Given task 1: Quote the forum thread on subwoofer tuning from "The natural rolloff" to "(Sep 21, 2009)".
— START Extract provided —
I dare you to say smart fella as fast as you can. Say it faster !


----------



## oabeieo (Feb 22, 2015)

Got the sub dialed in better than Dirac ......only tiny bit better but still better for me 


Here’s what’s up.

I have to thank BTRTT and FLUID on the DIY side of home audio for the help super great guys!


I basically asked a few questions and pretended to be more noob than i am to try to get them to talk to me in a scaled down way, as these guys are way smarter than I am and say some things that are still a bit Chinese to my book of terms.


So after a few friendly posts I learned how to get my sub completely nailed down to blend with the midbass in a way that is just unparalleled.


Here’s how 

1. The room gain adds a tremendous amount of boost in the subsonic range all the way down to DC. In fact there’s a chance that your “room mode” at 50-120hx (wherever it is) isn’t a room mode at all, it very well could just be you have so much room gain below that spot. For example a 70hz dip could be side to side cancellations from doors and not necessarily the room. Not always. There still is room modes that are related to the size of the car , however the big one sometimes may not be as intimidating as it looks once the proper sub eq is performed. 

I had to use a 6db BW @ 20hz to straighten the responce to DC 
This subsonic range being eq really makes the bass get in time with the music 
It has something to do with a transfer. So this subsonic must be gloabal and also all sub eq work must be done gloabally. 

2. The phase 

You basically take a single measurement at listen position 
Remove the time of flight. REW impulse centering works great. 
Generate minimum phase 
Checkbox off the minimum phase version so only excess phase and measurement is on the screen 
Than export the measurement as txt
Than import into rephase 
Make corrections 
And move excess phase to match the minimum phase plot.

Generate the fir and load into DSP. 

You can see in this measurement the phase at 80hz 
That is a reflection or boundary. (The car shape and size and it’s loading characteristics) below that the phase moves up due to the subsonic rolloff. 
The natural rolloff should be left. There is no reason to linearize natural roll off.
The excess phase can be manipulated to better correspond with the minim phase and the response


----------



## subterFUSE (Sep 21, 2009)

Sub'd


----------



## dgage (Oct 1, 2013)

You say better than Dirac, which version? 

Looks like you need to make a video! 

Thanks for sharing your learnings. You are persistent and we’re very fortunate you are.


----------



## oabeieo (Feb 22, 2015)

dgage said:


> You say better than Dirac, which version?
> 
> Looks like you need to make a video!
> 
> Thanks for sharing your learnings. You are persistent and we’re very fortunate you are.



Both. 

So I need to go slow on this because we all know I get ahead of myself. 

So I’m starting with the sub and working my way up and we’ll all see how the transfer function will sum beautifully on all combined in a 4 way. 


So better, yes. And this is why. Dirac is excellent. It does a downright amazing job for an auto tune. It’s so very very good at what it can do. It’s only shortcoming is it has rules that are fixed. 

We all know in tuning there’s more than one way to achieve the same measured outcome. One way may have better sonic attributes and are more musical than technical. Like weather to boost or cut, which route to take to achieve a given result. Weather to treat a reflection with phase or not, weather to leave the high Q dips alone or not, or even work on them a little. The software works within its framework of rules period. Although laid out extremely well, arguably the best room correction software and easiest to use for a complete auto tune experience that gets you tuned extremely well in a tiny amount of time.
— END Extract provided —
— START Dataset entries —
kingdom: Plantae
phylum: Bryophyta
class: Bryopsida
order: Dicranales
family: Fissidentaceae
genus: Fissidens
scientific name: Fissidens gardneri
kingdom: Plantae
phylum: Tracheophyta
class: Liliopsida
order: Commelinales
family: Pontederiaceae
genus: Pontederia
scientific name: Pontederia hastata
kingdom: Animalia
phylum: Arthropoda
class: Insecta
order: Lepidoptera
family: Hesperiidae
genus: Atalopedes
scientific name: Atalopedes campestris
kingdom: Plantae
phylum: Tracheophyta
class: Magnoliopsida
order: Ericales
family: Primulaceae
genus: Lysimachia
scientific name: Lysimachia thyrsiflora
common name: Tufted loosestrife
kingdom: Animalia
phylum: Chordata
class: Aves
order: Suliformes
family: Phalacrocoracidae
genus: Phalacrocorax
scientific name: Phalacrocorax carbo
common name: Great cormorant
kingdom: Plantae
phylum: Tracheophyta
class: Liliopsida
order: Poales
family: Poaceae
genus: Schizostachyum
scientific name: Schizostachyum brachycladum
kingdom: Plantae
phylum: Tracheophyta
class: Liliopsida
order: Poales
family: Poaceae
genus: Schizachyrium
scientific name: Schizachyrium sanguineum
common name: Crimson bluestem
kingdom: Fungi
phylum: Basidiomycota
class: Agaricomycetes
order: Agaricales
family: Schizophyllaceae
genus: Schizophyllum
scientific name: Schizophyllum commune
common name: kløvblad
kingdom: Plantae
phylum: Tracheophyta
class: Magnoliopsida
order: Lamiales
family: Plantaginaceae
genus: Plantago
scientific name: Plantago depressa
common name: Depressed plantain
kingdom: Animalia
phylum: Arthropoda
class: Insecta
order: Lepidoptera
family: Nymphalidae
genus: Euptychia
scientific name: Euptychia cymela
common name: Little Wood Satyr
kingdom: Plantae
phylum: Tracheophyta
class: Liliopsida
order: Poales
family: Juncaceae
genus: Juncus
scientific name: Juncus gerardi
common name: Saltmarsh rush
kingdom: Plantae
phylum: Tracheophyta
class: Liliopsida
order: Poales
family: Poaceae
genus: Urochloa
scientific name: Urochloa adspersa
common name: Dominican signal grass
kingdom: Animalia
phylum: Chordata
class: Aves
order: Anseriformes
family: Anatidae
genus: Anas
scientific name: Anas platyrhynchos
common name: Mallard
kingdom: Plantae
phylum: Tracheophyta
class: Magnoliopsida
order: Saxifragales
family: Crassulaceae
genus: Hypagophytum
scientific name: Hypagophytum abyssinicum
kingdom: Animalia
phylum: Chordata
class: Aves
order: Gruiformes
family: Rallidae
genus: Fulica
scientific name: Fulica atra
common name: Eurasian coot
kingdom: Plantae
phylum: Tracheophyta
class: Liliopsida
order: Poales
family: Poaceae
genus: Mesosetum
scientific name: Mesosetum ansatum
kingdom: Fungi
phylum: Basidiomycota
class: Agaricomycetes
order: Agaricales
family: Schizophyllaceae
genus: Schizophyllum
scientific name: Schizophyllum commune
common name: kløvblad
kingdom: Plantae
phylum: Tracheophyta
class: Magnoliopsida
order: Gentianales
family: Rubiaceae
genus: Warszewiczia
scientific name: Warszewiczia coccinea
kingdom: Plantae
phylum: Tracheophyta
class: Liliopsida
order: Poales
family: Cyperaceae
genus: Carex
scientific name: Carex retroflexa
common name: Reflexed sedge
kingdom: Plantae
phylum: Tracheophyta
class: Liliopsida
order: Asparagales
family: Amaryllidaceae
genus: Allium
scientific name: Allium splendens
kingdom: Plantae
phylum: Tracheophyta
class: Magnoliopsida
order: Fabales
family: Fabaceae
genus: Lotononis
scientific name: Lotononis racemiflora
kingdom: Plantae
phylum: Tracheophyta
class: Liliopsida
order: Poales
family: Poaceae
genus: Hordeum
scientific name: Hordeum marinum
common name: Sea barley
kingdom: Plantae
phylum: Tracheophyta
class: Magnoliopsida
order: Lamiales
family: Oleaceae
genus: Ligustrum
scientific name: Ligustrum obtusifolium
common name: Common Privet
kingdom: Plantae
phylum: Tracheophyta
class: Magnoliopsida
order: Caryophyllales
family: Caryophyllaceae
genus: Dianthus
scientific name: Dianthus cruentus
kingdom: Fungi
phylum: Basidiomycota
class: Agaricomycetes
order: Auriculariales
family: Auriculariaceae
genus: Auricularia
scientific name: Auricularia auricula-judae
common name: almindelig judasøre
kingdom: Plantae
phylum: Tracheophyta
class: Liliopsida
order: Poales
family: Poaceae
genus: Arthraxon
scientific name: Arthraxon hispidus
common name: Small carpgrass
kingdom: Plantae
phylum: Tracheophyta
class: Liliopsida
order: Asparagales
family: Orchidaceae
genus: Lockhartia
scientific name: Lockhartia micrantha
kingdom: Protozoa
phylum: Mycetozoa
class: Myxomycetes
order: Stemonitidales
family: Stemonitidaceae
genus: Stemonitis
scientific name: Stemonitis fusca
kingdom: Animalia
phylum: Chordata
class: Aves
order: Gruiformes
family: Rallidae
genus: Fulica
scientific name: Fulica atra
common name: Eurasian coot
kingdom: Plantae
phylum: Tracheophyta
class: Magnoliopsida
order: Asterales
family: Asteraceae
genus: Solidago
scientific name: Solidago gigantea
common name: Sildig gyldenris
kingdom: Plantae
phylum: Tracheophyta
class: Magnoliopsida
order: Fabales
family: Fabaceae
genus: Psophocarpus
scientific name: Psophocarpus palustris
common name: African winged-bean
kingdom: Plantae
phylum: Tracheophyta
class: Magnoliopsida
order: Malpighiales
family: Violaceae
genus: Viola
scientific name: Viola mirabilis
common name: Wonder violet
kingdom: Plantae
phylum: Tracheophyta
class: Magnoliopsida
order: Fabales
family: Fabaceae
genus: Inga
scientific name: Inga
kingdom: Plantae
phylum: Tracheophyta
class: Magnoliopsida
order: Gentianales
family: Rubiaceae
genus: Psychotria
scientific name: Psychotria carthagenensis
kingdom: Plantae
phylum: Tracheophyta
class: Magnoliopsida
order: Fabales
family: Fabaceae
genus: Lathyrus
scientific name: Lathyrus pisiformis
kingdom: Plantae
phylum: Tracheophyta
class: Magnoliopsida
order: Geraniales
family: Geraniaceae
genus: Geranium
— END Dataset entries —
Given task 2: In the records, print the lines from the line with "scientific name: Hypagophytum abyssinicum" to the line with "common name: Small carpgrass", including both.

Output 1:
The natural rolloff should be left. There is no reason to linearize natural roll off.
The excess phase can be manipulated to better correspond with the minim phase and the response


----------



## subterFUSE (Sep 21, 2009)

Output 2:
scientific name: Hypagophytum abyssinicum
kingdom: Animalia
phylum: Chordata
class: Aves
order: Gruiformes
family: Rallidae
genus: Fulica
scientific name: Fulica atra
common name: Eurasian coot
kingdom: Plantae
phylum: Tracheophyta
class: Liliopsida
order: Poales
family: Poaceae
genus: Mesosetum
scientific name: Mesosetum ansatum
kingdom: Fungi
phylum: Basidiomycota
class: Agaricomycetes
order: Agaricales
family: Schizophyllaceae
genus: Schizophyllum
scientific name: Schizophyllum commune
common name: kløvblad
kingdom: Plantae
phylum: Tracheophyta
class: Magnoliopsida
order: Gentianales
family: Rubiaceae
genus: Warszewiczia
scientific name: Warszewiczia coccinea
kingdom: Plantae
phylum: Tracheophyta
class: Liliopsida
order: Poales
family: Cyperaceae
genus: Carex
scientific name: Carex retroflexa
common name: Reflexed sedge
kingdom: Plantae
phylum: Tracheophyta
class: Liliopsida
order: Asparagales
family: Amaryllidaceae
genus: Allium
scientific name: Allium splendens
kingdom: Plantae
phylum: Tracheophyta
class: Magnoliopsida
order: Fabales
family: Fabaceae
genus: Lotononis
scientific name: Lotononis racemiflora
kingdom: Plantae
phylum: Tracheophyta
class: Liliopsida
order: Poales
family: Poaceae
genus: Hordeum
scientific name: Hordeum marinum
common name: Sea barley
kingdom: Plantae
phylum: Tracheophyta
class: Magnoliopsida
order: Lamiales
family: Oleaceae
genus: Ligustrum
scientific name: Ligustrum obtusifolium
common name: Common Privet
kingdom: Plantae
phylum: Tracheophyta
class: Magnoliopsida
order: Caryophyllales
family: Caryophyllaceae
genus: Dianthus
scientific name: Dianthus cruentus
kingdom: Fungi
phylum: Basidiomycota
class: Agaricomycetes
order: Auriculariales
family: Auriculariaceae
genus: Auricularia
scientific name: Auricularia auricula-judae
common name: almindelig judasøre
kingdom: Plantae
phylum: Tracheophyta
class: Liliopsida
order: Poales
family: Poaceae
genus: Arthraxon
scientific name: Arthraxon hispidus
common name: Small carpgrass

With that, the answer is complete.